What you have to do —
Copy exactly the last part of the entries, starting from the line with "augusti 2025" and including the final line.

Dataset —
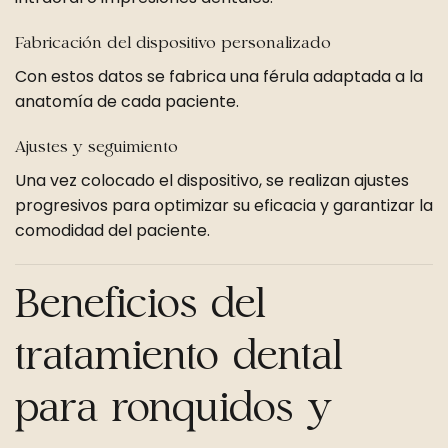
Fabricación del dispositivo personalizado
Con estos datos se fabrica una férula adaptada a la
anatomía de cada paciente.
Ajustes y seguimiento
Una vez colocado el dispositivo, se realizan ajustes
progresivos para optimizar su eficacia y garantizar la
comodidad del paciente.
Beneficios del
tratamiento dental
para ronquidos y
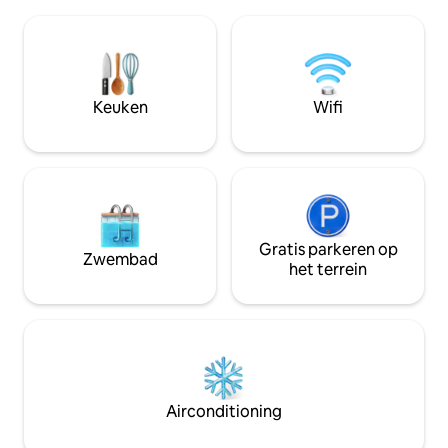
keuken met vaatwasser, oven, oven,
slaapkamer heeft
koelkast met vriezer en magnetron.
tweepersoonsbed
Twee slaapkamers met
stapelbed, 4 bedden
tweepersoonsbed. De woonkamer
en tv. Huisdieren zijn welkom. Het
heeft een open haard, eetkamer,
houten huisje is di
slaapbank en een prachtig uitzicht op
gelegen. Beddengoed en handdoeken
Keuken
Wifi
het natuurgebied Lomseggen en het
zijn bij de prijs inb
natuurgebied Åsjo. Zeer mooie
eindschoonmaak zit in de
uitvalsbasis voor bergwandelingen en
welkom!
dicht bij drie nationale parken.
Gratis parkeren op
Zwembad
het terrein
Airconditioning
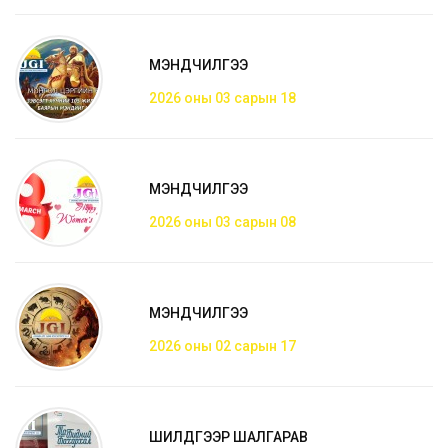
МЭНДЧИЛГЭЭ
2026 оны 03 сарын 18
МЭНДЧИЛГЭЭ
2026 оны 03 сарын 08
МЭНДЧИЛГЭЭ
2026 оны 02 сарын 17
ШИЛДГЭЭР ШАЛГАРАВ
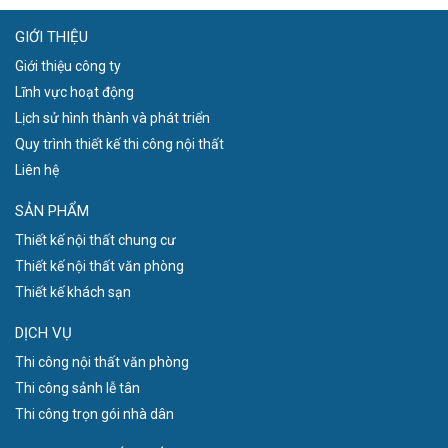
GIỚI THIỆU
Giới thiệu công ty
Lĩnh vực hoạt động
Lịch sử hình thành và phát triển
Quy trình thiết kế thi công nội thất
Liên hệ
SẢN PHẨM
Thiết kế nội thất chung cư
Thiết kế nội thất văn phòng
Thiết kế khách sạn
DỊCH VỤ
Thi công nội thất văn phòng
Thi công sảnh lễ tân
Thi công trọn gói nhà dân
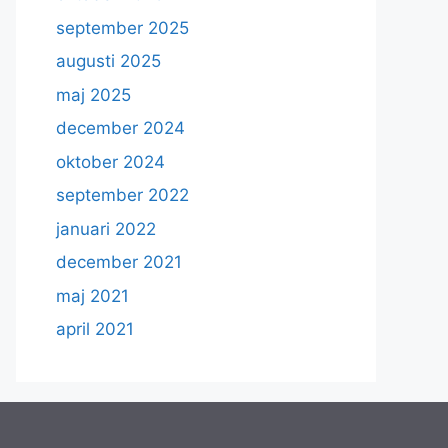
september 2025
augusti 2025
maj 2025
december 2024
oktober 2024
september 2022
januari 2022
december 2021
maj 2021
april 2021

Finished exercise —
augusti 2025
maj 2025
december 2024
oktober 2024
september 2022
januari 2022
december 2021
maj 2021
april 2021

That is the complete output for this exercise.